THE OLYMPICS SEEN THROUGH SOME NATIONAL CHARACTERISTICS
August 6, 2012 6 Comments
The Olympic Games are a spectacular gathering every four years of some of the world’s greatest athletes, and some of the world’s most overweight officials, for a period of two weeks to compete for Olympic sporting glory within an environment of peace and mutual respect, when national differences are forgotten and laid aside in a spirit of competitive equality.
It is however hard for most of the Olympic competitors to overcome some of the ingrained characteristics that are specific to their national identity.
Here are just a few:
Americans must love showing the world their shaved, deodorised armpits, as the most ubiquitous and repeated action one sees in the US Olympic team is the “high five”. This is not just for moments of triumph such as when a medal has been won, but also when a medal has not been won, and also seems to have replaced the handshake and/or kiss on the cheek as a way of saying hello, good-bye or even “well done on a good bowel movement this morning”.
Kiwis seem to perform best at the Olympics when they are sitting on their bums, and in most cases when they are actually going backwards, being equestrian, sailing and rowing events. This will only really change if the Olympic committee can be convinced to introduce real sports such as rugby. I feel that this should be pursued as a strategy to replace pre-choreographed sports such as soccer which is mainly filled with national “diving” teams.
Aussies love the Olympics as it gives them a chance to come up with catchy names for their teams, even when they have little to do with the reality of their skills or abilities, such as “the famous five” for a basketball team that no-one has heard of, and the self-styled “weapons of mass destruction” for their men’s 4×100 metre relay swim team who did not finish in the medal count and who were immediately renamed “the foot-in-the-mouth weapons of self-destruction” by those who believe in truth in advertising.
The land of the Kims proved yet again that it is hard to develop a national sense of humour when your staple diet is grass soup and Kim Chee (pickled garlic-enhanced vegetables, not the name of one of their leaders). They just could not see the hilarious side of the Scots not being able to differentiate between the flags of North and South Korea, and so their women’s soccer team walked off the playing field in protest and instead spent the time wandering the streets of Glasgow looking for stray dogs.
The English continued with their overall national strategy of “blame the Germans” for anything that goes wrong (such as the creation of the euro, the protection of the euro and the possible destruction of the euro), by blaming the Germans for the poor performance of the English road cycling team because the Germans got in the way of the perfect fool-proof English strategy, which had been specifically designed to keep the gold medal for Bradley Wiggins the 2012 winner of the Tour de France.

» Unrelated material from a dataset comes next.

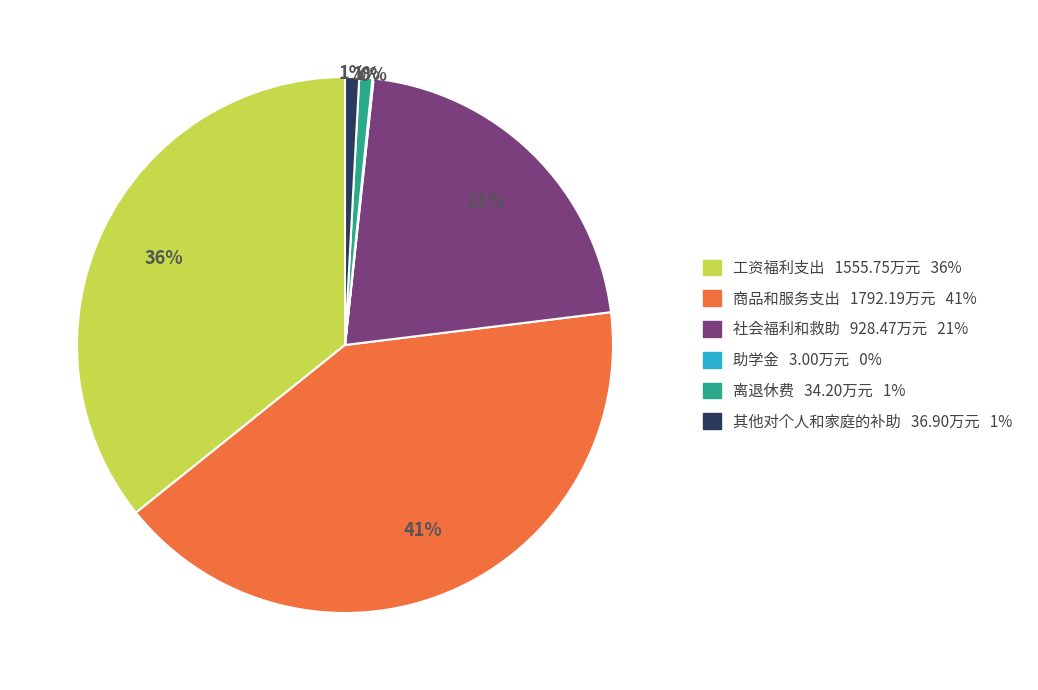

To the nearest percent, what is the difference between the largest and smallest slice percentages?

41%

The Canadians may not win many Olympic medals but continue to outdrink the other country teams with their beer intake. The poverty stricken areas around the Olympic village will be revitalised at the end of the games with money collected from the proceeds of cashing in the empty beer cans left over after the departure of the Canadian team.
The English may have home team advantage, but the Chinese have even greater advantages in that nearly every piece of equipment used at the Olympics was manufactured in China. This gives the Chinese team the benefit of knowing exactly when things will disintegrate into dust, or break at any stress point, in the same way that everything does today within just a few days of use, which we buy as global consumers. The Chinese manufacturers now claim that this is an integral part of their biodegradable drive for all manufactured goods.
The Indian team has been complaining about the interloper (an unidentified woman in blue trousers and red top) who marched in the opening ceremony and who they now claim was not actually a member of the Indian team. However it has since come to light that she was actually there to typify life in India as she is an unmarried post-graduate student from Bangalore, the Indian IT capitol, and she was just trying to find a suitable husband amongst all these well-honed athletes.
The French are really miffed (translated in French to “tresmiffee”) about the fact that the American team wore berets in the opening ceremony, and they have therefore registered a serious category 1 complaint with the IOC. The French feel that the Americans should have asked for their approval before adopting this very French item of apparel, particularly based on the fact that Ralph Lauren is not a French registered designer and therefore does not have the right to incorporate “le beret” in his outfits as would say Christian Dior. Furthermore, the fact that these were manufactured in China,rather than by the French firm “Berets-du-jour”, turns this into a serious international diplomatic incident. The French team have now been issued with Stetsons to wear at the closing ceremony in direct contravention of the United Nations hat proliferation treaties.
Bill Bryson, American author, summed up one key element of the Olympics with his explanation of the sport of fencing thus:
“A lot of people don’t like fencing because they don’t understand the rules and terminology, but it’s quite simple. Basically, there are four thrusts – the cartilage, the chaise longue, the aubergine and the fromageanglaise – and these in turn can be parried by four defensive feints – the pastiche, the penchant, the demitasse, and the salmon en croute. Scoring is on the basis of one point for a petite pois and two for a baguette. Points equally can be deducted for a foot fault, or pied a terre, and for a type of illegal lunge known as a zutalors. Actually, I don’t have the faintest notion what goes on in fencing, but that’s OK because this is the Olympics.”